### [Extrait du document]
Facteurs associés à l'échec du traitement médical de la grossesse extra-utérine: Cas de l'Hôpital Gynéco-Obstétrique et Pédiatrique de Yaoundé

Eméric Lionnel BOTSOMOGO (belclub@hotmail.fr)
Gynécologie Obstétrique, Yaoundé I
June, 2018
 

Abstract

Introduction : La grossesse extra-utérine est l’implantation de l’œuf fécondé hors de la cavité utérine ; la localisation étant le plus souvent tubaire. C’est une complication du 1er trimestre de grossesse et elle constitue l’une des principales causes de mortalité maternelle durant cette période. Au Cameroun où son incidence atteint 4% de la population, la grossesse extra-utérine représente la 3ème cause de mortalité maternelle avec 12,5% de décès qui lui sont dus. Sa prise en charge d’abord exclusivement chirurgicale s’est diversifiée pour laisser place à des traitements peu ou non invasif comme le traitement médical, encore sujet à de nombreux échecs thérapeutiques.
Objectif : Identifier les facteurs associés à l’échec du traitement médical de la grossesse extra-utérine chez les femmes à l’Hôpital Gynéco-Obstétrique et Pédiatrique de Yaoundé.

(Entrées de données extraites)
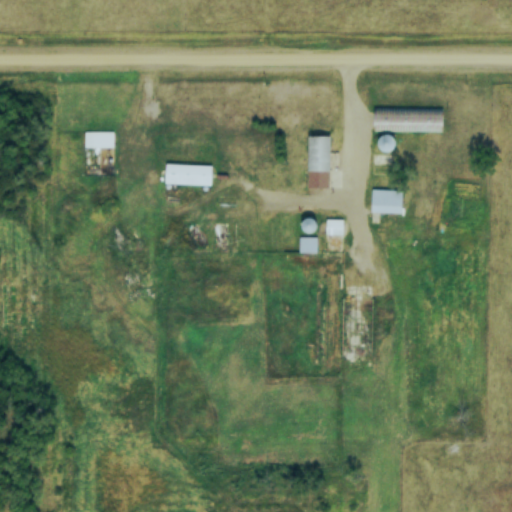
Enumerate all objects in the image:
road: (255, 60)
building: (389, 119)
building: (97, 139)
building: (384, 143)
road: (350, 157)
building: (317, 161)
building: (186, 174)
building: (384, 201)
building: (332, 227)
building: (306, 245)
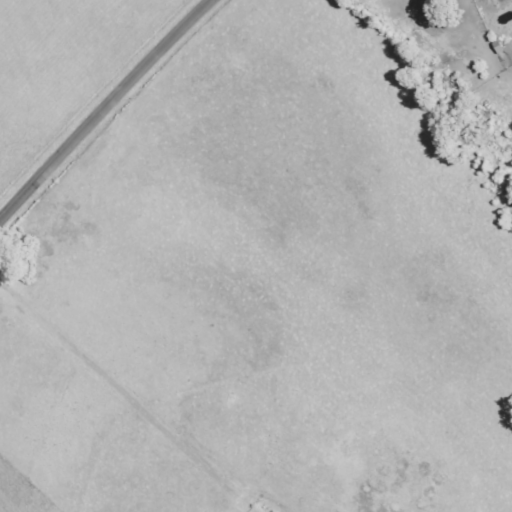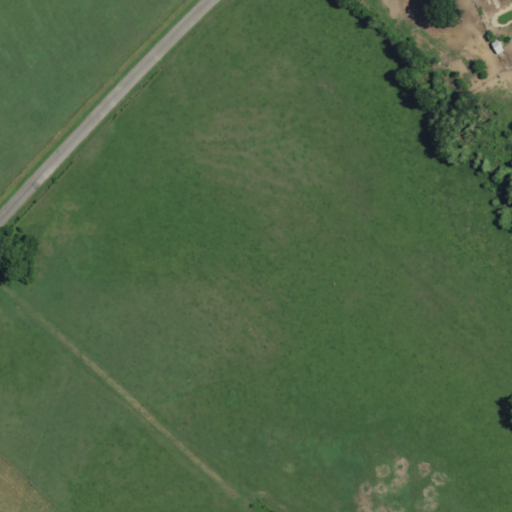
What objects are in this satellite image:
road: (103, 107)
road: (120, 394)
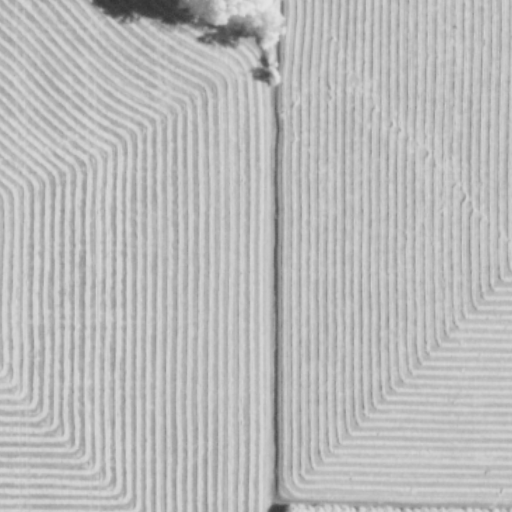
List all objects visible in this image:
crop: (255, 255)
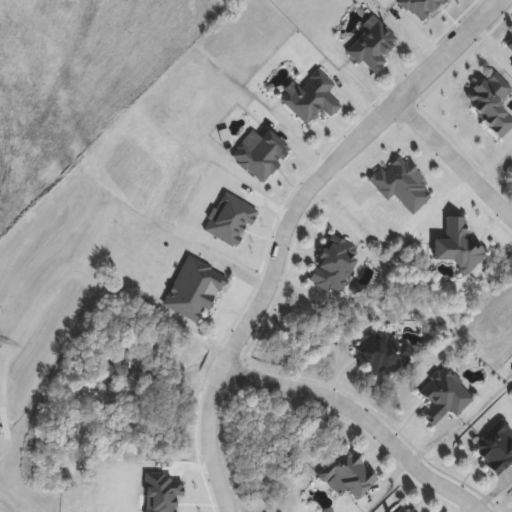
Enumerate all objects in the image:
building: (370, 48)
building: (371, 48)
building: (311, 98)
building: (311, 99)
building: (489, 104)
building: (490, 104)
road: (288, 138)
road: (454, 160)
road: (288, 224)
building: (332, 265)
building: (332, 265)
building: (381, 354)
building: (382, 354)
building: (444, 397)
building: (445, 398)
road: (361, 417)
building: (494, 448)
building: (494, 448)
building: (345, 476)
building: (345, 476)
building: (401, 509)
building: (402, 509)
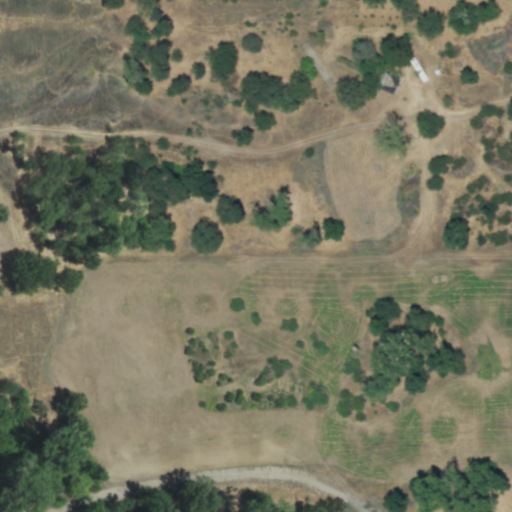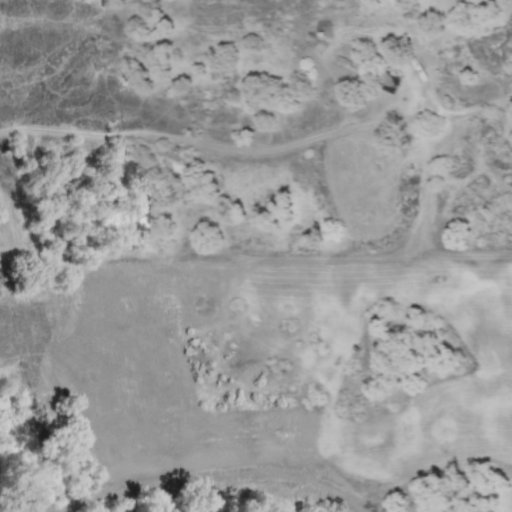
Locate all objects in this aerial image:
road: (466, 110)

### [Action demandée]
Recopiez le passage de l'extrait du document qui commence à « Eméric Lionnel BOTSOMOGO » et se termine à « nombreux échecs thérapeutiques. ».

### [Résultat]
Eméric Lionnel BOTSOMOGO (belclub@hotmail.fr)
Gynécologie Obstétrique, Yaoundé I
June, 2018
 

Abstract

Introduction : La grossesse extra-utérine est l’implantation de l’œuf fécondé hors de la cavité utérine ; la localisation étant le plus souvent tubaire. C’est une complication du 1er trimestre de grossesse et elle constitue l’une des principales causes de mortalité maternelle durant cette période. Au Cameroun où son incidence atteint 4% de la population, la grossesse extra-utérine représente la 3ème cause de mortalité maternelle avec 12,5% de décès qui lui sont dus. Sa prise en charge d’abord exclusivement chirurgicale s’est diversifiée pour laisser place à des traitements peu ou non invasif comme le traitement médical, encore sujet à de nombreux échecs thérapeutiques.